EXCERPTED PASSAGE:

________________________

Ladder of Algebraic Structures - JWKennington
https://jwkennington.com/blog/algebra-ladder/
======
JWKennington
I first encountered a diagram of algebraic structures at the end of
Jeevanjee's second chapter, "Vector Spaces", which elegantly summarizes the
high-level differences in structure between sets, vector spaces, and inner
product spaces. I've attempted to augment this map along two dimensions: a
structure dimension that aims to measure the number of attributes an algebraic
object has, and a specificity dimension that measures the number of
constraints placed on each attribute.

This is aimed primarily at mathematical physics, and is intended as a quick
reference -- it's obviously incomplete and isn't a substitute for Hungerford,
Lang, or [insert favorite algebra book].

I hope you find it as helpful as I did in making it!

------
davnn
There is also the abstract algebra cheatsheet [1]. Not my work, I have just
bookmarked it a couple of years ago.

________________________

Layout annotation records
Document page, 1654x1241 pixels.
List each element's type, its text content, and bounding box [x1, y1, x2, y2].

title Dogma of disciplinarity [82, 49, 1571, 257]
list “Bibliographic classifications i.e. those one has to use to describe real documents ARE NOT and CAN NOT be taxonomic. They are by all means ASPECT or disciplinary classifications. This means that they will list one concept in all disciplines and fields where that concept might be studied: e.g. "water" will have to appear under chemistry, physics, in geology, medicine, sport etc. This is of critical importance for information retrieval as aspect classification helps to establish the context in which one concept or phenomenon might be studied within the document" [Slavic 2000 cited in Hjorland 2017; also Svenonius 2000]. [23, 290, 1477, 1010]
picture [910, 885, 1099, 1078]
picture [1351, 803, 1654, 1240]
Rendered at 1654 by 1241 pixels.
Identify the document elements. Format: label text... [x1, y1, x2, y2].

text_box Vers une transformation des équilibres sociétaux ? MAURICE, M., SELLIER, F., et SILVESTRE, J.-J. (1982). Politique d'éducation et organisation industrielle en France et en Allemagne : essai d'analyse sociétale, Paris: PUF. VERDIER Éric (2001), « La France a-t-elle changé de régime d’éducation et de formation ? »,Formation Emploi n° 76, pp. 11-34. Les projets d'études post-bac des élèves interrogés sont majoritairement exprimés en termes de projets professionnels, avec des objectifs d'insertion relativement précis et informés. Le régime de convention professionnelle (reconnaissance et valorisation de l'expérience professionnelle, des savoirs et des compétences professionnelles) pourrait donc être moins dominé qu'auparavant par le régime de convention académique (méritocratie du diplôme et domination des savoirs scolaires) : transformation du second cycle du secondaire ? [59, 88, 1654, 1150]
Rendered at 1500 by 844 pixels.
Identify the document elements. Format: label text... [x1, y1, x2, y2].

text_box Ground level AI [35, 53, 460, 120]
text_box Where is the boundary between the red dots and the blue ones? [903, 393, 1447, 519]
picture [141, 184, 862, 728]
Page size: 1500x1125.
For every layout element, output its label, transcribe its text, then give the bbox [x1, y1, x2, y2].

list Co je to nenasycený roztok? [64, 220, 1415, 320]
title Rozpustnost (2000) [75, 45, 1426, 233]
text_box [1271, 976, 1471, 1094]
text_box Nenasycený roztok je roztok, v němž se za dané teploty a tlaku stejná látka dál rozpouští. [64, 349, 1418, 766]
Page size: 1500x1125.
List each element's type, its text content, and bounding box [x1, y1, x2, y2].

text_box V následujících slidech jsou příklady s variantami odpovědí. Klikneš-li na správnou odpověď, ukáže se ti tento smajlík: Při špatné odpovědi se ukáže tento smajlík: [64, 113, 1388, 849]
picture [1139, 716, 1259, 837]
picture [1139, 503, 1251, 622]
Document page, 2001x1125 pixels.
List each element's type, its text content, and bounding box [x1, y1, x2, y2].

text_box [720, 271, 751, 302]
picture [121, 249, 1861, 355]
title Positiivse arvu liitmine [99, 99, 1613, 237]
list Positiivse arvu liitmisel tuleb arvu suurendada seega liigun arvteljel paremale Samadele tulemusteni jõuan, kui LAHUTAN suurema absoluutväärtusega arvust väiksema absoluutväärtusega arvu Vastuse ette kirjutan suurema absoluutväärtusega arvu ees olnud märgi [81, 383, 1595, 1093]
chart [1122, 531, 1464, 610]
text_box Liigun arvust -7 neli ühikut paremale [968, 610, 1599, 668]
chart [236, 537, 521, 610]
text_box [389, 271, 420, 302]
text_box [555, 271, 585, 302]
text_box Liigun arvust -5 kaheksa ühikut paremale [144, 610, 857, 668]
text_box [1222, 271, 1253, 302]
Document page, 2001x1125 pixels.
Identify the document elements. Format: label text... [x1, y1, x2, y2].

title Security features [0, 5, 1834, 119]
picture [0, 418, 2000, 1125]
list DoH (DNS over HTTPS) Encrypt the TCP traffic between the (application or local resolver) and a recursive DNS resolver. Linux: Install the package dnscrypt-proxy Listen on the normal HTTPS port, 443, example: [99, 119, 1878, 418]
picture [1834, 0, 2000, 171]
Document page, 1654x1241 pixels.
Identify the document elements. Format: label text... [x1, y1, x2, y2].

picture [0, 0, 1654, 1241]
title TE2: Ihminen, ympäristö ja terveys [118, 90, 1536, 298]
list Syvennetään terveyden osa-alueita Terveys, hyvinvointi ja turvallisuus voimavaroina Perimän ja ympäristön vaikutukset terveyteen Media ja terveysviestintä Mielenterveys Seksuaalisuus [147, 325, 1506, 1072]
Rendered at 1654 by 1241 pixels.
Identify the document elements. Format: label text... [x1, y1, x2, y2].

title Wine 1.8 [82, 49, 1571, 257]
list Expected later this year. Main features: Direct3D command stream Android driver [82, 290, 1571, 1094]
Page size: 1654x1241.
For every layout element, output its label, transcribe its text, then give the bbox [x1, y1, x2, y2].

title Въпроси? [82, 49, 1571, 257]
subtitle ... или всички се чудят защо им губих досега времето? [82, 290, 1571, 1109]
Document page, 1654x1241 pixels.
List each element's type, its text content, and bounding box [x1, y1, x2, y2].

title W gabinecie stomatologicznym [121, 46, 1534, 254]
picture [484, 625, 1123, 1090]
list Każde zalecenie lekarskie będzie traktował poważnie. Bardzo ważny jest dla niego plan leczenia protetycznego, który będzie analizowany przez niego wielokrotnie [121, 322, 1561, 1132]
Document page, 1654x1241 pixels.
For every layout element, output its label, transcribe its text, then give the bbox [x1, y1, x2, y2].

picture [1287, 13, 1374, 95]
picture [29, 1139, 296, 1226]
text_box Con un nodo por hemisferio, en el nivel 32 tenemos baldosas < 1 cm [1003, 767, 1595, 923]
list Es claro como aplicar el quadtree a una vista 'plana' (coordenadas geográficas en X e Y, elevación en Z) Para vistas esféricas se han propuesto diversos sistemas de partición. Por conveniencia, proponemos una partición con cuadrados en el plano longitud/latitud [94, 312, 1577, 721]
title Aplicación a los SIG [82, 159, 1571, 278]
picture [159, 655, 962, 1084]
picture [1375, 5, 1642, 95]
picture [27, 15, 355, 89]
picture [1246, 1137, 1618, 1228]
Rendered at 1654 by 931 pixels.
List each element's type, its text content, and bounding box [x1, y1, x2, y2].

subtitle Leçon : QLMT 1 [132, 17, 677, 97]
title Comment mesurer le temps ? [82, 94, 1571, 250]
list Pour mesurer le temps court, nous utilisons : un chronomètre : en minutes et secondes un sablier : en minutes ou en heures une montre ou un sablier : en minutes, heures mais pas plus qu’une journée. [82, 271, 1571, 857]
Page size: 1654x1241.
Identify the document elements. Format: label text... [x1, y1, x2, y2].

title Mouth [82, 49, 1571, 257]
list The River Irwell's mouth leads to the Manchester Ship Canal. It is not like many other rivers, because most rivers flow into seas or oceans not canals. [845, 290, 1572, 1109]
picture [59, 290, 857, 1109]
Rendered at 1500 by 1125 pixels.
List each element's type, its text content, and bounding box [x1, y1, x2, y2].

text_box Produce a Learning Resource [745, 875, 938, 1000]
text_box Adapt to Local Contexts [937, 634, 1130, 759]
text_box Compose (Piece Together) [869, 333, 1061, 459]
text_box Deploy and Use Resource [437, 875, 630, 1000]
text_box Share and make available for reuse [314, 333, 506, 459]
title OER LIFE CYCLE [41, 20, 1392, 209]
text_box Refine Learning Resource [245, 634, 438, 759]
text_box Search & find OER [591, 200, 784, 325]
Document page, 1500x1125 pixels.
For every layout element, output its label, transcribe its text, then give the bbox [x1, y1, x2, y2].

________________________

TASKS TO PERFORM:
[a] Update the algebraic structures thread from "This is aimed" through "of years ago.", starting with the first phrase and going on through the second, and put "theoretical physics" wherever "mathematical physics" appears.
[b] Which algebraic structures does the algebraic structures thread name as being compared in the diagram that JWKennington first encountered?
[c] Proceed with the algebraic structures thread, starting after its last sentence.

TASK RESULTS:
[a]
This is aimed primarily at theoretical physics, and is intended as a quick
reference -- it's obviously incomplete and isn't a substitute for Hungerford,
Lang, or [insert favorite algebra book].

I hope you find it as helpful as I did in making it!

------
davnn
There is also the abstract algebra cheatsheet [1]. Not my work, I have just
bookmarked it a couple of years ago.

[b] Sets, vector spaces, and inner product spaces.

[c]
[1] [https://github.com/mavam/abstract-algebra-
cheatsheet](https://github.com/mavam/abstract-algebra-cheatsheet)

------
fyp
Most algebraic structures are best understood by which axioms it satisfies.
For example basically every subset of axioms of an abelian group is useful
enough to have a name. Wiki has a really nice table:

Semigroupoid

Small Category

Groupoid

Magma

Quasigroup

Unital Magma

Loop

Semigroup

Inverse Semigroup

Monoid

Commutative monoid

Group

Abelian group

[https://en.wikipedia.org/wiki/Abelian_group](https://en.wikipedia.org/wiki/Abelian_group)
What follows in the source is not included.